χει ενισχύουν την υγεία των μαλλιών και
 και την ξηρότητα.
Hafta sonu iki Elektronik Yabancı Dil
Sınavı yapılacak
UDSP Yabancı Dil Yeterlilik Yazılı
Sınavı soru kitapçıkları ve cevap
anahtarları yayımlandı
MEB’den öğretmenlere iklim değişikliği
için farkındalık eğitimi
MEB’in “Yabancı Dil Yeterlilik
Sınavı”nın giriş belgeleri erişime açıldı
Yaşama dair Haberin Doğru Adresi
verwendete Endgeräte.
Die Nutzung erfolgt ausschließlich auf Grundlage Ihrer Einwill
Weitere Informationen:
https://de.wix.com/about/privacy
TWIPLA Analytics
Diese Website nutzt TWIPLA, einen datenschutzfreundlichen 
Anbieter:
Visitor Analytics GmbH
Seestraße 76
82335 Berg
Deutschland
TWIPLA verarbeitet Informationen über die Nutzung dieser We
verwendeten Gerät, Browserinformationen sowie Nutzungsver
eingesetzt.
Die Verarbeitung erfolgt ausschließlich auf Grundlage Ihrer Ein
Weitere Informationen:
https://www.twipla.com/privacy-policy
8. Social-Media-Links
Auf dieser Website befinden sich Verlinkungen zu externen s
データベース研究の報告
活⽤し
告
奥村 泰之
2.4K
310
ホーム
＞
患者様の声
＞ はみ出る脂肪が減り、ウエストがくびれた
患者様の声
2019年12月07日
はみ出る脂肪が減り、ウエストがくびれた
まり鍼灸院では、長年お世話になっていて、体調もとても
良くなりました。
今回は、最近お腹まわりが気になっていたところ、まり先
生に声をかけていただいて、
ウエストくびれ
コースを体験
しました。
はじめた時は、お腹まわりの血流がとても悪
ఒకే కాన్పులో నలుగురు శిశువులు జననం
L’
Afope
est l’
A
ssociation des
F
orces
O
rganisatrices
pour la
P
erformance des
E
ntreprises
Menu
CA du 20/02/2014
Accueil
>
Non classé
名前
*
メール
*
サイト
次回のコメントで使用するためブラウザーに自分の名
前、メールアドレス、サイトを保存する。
#####
**Work to be completed**
The answer is every entry, copied word for word.

**Final answer**
χει ενισχύουν την υγεία των μαλλιών και
 και την ξηρότητα.
Hafta sonu iki Elektronik Yabancı Dil
Sınavı yapılacak
UDSP Yabancı Dil Yeterlilik Yazılı
Sınavı soru kitapçıkları ve cevap
anahtarları yayımlandı
MEB’den öğretmenlere iklim değişikliği
için farkındalık eğitimi
MEB’in “Yabancı Dil Yeterlilik
Sınavı”nın giriş belgeleri erişime açıldı
Yaşama dair Haberin Doğru Adresi
verwendete Endgeräte.
Die Nutzung erfolgt ausschließlich auf Grundlage Ihrer Einwill
Weitere Informationen:
https://de.wix.com/about/privacy
TWIPLA Analytics
Diese Website nutzt TWIPLA, einen datenschutzfreundlichen 
Anbieter:
Visitor Analytics GmbH
Seestraße 76
82335 Berg
Deutschland
TWIPLA verarbeitet Informationen über die Nutzung dieser We
verwendeten Gerät, Browserinformationen sowie Nutzungsver
eingesetzt.
Die Verarbeitung erfolgt ausschließlich auf Grundlage Ihrer Ein
Weitere Informationen:
https://www.twipla.com/privacy-policy
8. Social-Media-Links
Auf dieser Website befinden sich Verlinkungen zu externen s
データベース研究の報告
活⽤し
告
奥村 泰之
2.4K
310
ホーム
＞
患者様の声
＞ はみ出る脂肪が減り、ウエストがくびれた
患者様の声
2019年12月07日
はみ出る脂肪が減り、ウエストがくびれた
まり鍼灸院では、長年お世話になっていて、体調もとても
良くなりました。
今回は、最近お腹まわりが気になっていたところ、まり先
生に声をかけていただいて、
ウエストくびれ
コースを体験
しました。
はじめた時は、お腹まわりの血流がとても悪
ఒకే కాన్పులో నలుగురు శిశువులు జననం
L’
Afope
est l’
A
ssociation des
F
orces
O
rganisatrices
pour la
P
erformance des
E
ntreprises
Menu
CA du 20/02/2014
Accueil
>
Non classé
名前
*
メール
*
サイト
次回のコメントで使用するためブラウザーに自分の名
前、メールアドレス、サイトを保存する。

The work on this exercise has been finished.